Unfortunately an HERE=1 column would be bad. HDOP is proportional error. HERE is absolute (calibrated) error.

xhdong-umd commented 7 years ago

Will HERE=0 work?

chfleming commented 7 years ago

No, I only have an HERE column when calibrated errors are specified. HERE=0 would correspond to measurably zero error in the data.

xhdong-umd commented 7 years ago

So if one individual have HERE, another don't have it, there is no way to align them with same columns?

The only solution I can think of is to set HERE=NA, and check NA in related code of ctmm.

chfleming commented 7 years ago

I see a couple of options, from easiest to hardest:

  1. You could remove NA columns from individuals before sending them to ctmm functions with a single wrapper function.
  2. Various ctmm functions could start looking for NA in the columns they try to pull. Right now everything I have coded assumed that all data was cleaned in or before as.telemetry.
  3. Restructure ctmm-webapp to store individuals not all in one data.frame type object, but in a list of data.frames that can have different number of columns.
xhdong-umd commented 7 years ago

A wrapper function is easy, but there are a lot places ctmm functions are involved, some are called by other functions so not obvious at first.

The fundamental difference lies in ctmm treat each individual separately, maybe in a list. However to use ggplot with all the individuals I need to merge them into one data frame, and all my code were based on this data frame since it's also easier to select a subset dynamically.

To change this one data.frame structure into a list of data.frames will need very substantial rewrite, also make a lot of things much harder -- a lot of things can be done with 1-2 lines data.table now may need a lot of list manipulations.

I'll think more about the wrapper function approach.

xhdong-umd commented 7 years ago

I found I have maintained a telemetry obj list all the time, so I only need to ensure that list don't have NA columns.
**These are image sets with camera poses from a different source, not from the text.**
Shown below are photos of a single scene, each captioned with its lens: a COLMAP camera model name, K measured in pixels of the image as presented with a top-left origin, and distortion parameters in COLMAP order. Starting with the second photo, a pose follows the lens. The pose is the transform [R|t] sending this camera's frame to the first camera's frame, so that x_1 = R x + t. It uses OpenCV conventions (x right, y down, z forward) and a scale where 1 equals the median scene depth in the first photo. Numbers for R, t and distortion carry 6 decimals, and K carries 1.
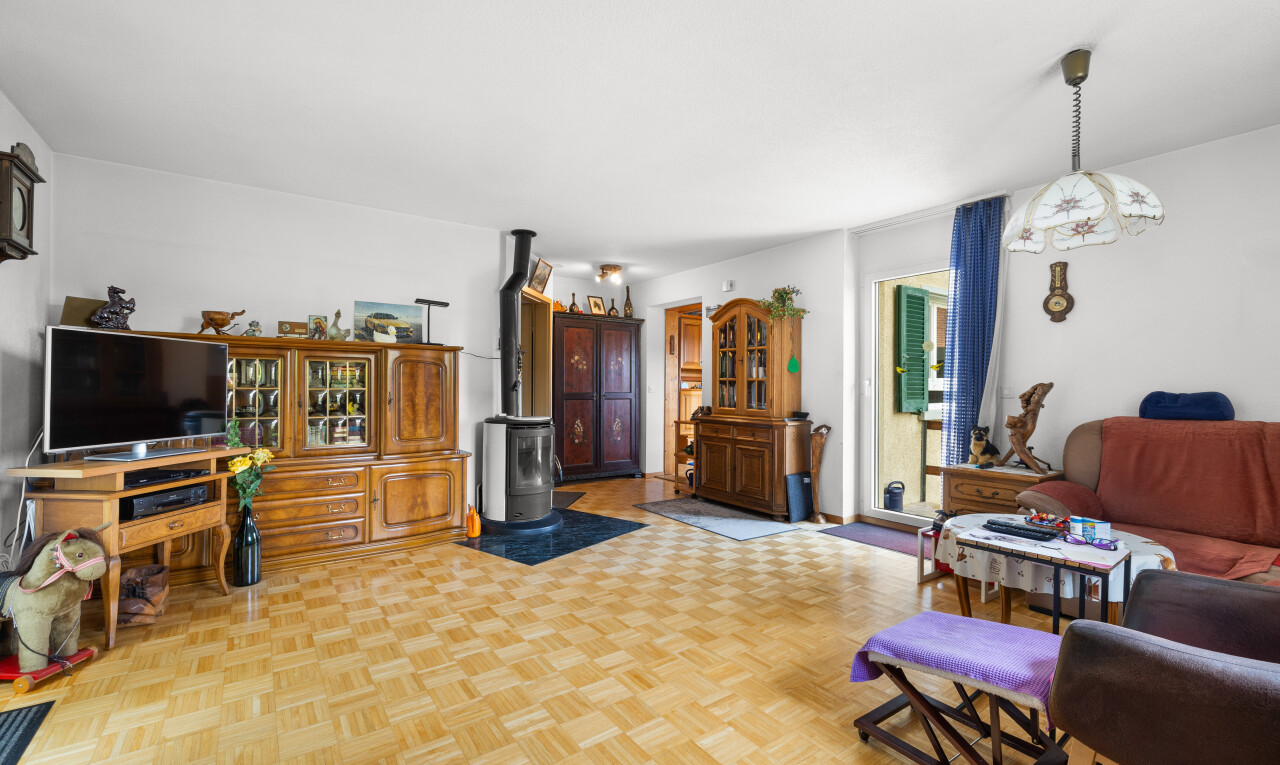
lens RADIAL K [[543.9, 0, 640.1], [0, 543.9, 383.8], [0, 0, 1]] dist [-0.000668, -0.000162]
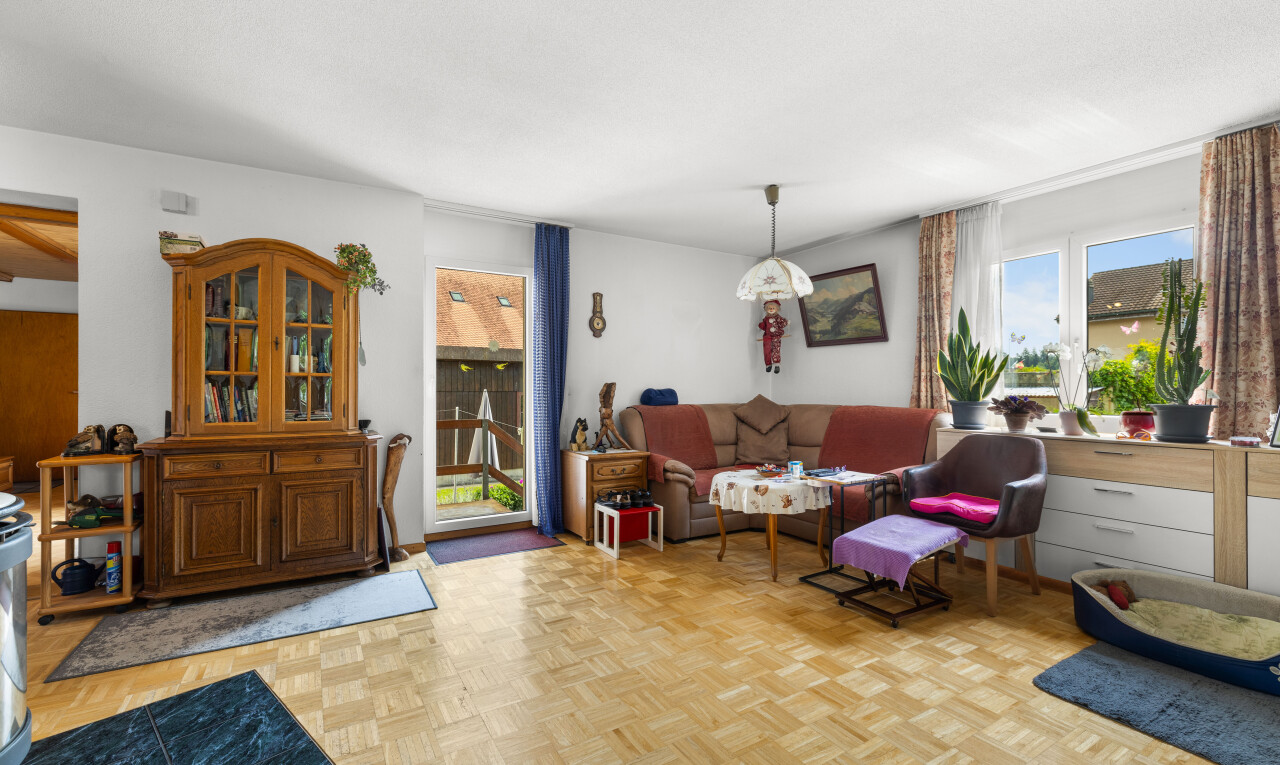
lens RADIAL K [[543.9, 0, 630.3], [0, 543.9, 389.3], [0, 0, 1]] dist [-0.000668, -0.000162]
pose [[0.086211, -0.011480, 0.996211, -0.472227], [-0.007080, 0.999901, 0.012135, -0.002362], [-0.996252, -0.008100, 0.086121, 0.672679]]
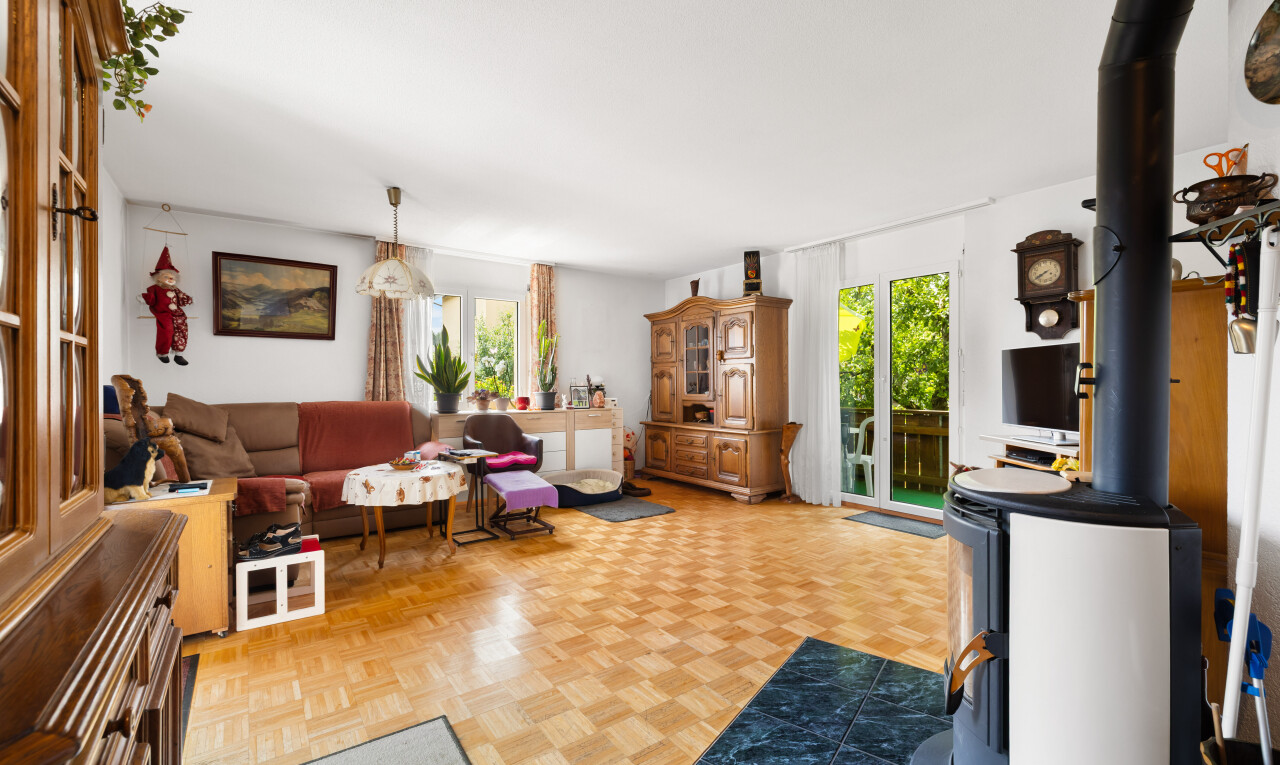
lens RADIAL K [[543.9, 0, 630.3], [0, 543.9, 385.3], [0, 0, 1]] dist [-0.000668, -0.000162]
pose [[-0.999978, -0.006665, 0.000071, 0.026185], [-0.006665, 0.999960, -0.006046, 0.009887], [-0.000031, -0.006046, -0.999982, 1.415734]]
I have been very careful to make sure the list always sync to the data frame, which sometimes are quite cumbersome.

Looks like I only need to add fill=True. So the data frame will have NA cols but the telemetry objects didn't change.

@chfleming can you test if it work?

xhdong-umd commented 7 years ago

@chfleming I made some simulated data and tested in app. It worked until the home range calculation:

Warning: Error in rbind: numbers of columns of arguments do not match
Stack trace (innermost first):
    110: rbind
    109: rbind
    108: do.call
    107: akde.list
    106: akde
    105: eval
    104: eval
    103: withProgress
    102: <reactive:selected_hrange_list> [/Users/xhdong/Projects/ctmm-Shiny/shiny/app/server.R#1450]

It seemed that akde cannot deal with a list of telemetry objects with different columns.

akde(select_models()$tele_list,
                             CTMM = select_models()$models)
xhdong-umd commented 7 years ago

Another question about the data: I assume it to be a csv that include all individuals, so the csv should have a HDOP column, but some individuals don't have value for that column? I created a modified buffalo data file in this format, with Cilla and Gabs have HDOP value. However as.telemetry only kept the HDOP column for Cilla.

chfleming commented 7 years ago

@NoonanM is this the bug you found recently? It arose from some changes where as.telemetry was dropping rows/individuals with missing columns and now it isn't. I'm going to fix it today.

@xhdong-umd The Movebank CSV may or may not have an HDOP column. You can email me (or link to) the fake data and I will take a look at that. HDOP should only be dropped when its NA valued.

xhdong-umd commented 7 years ago

@chfleming To save a data set with variable columns in Movebank CSV, we have to have a HDOP column in header, and write NA or empty values for individuals without HDOP, right? CSV cannot handle variable columns in same file.

I attached the csv file here. varied_buffao.csv.zip

chfleming commented 7 years ago

Fixes for those two issues are up on GitHub.

xhdong-umd commented 7 years ago

@chfleming I installed the latest version but still got same error on rbind. Could it be this line?

chfleming commented 7 years ago

I used the wrong variable name in one line. Its tested to work on a case that failed before recompiling.

xhdong-umd commented 7 years ago

I verified and it seemed to be working now.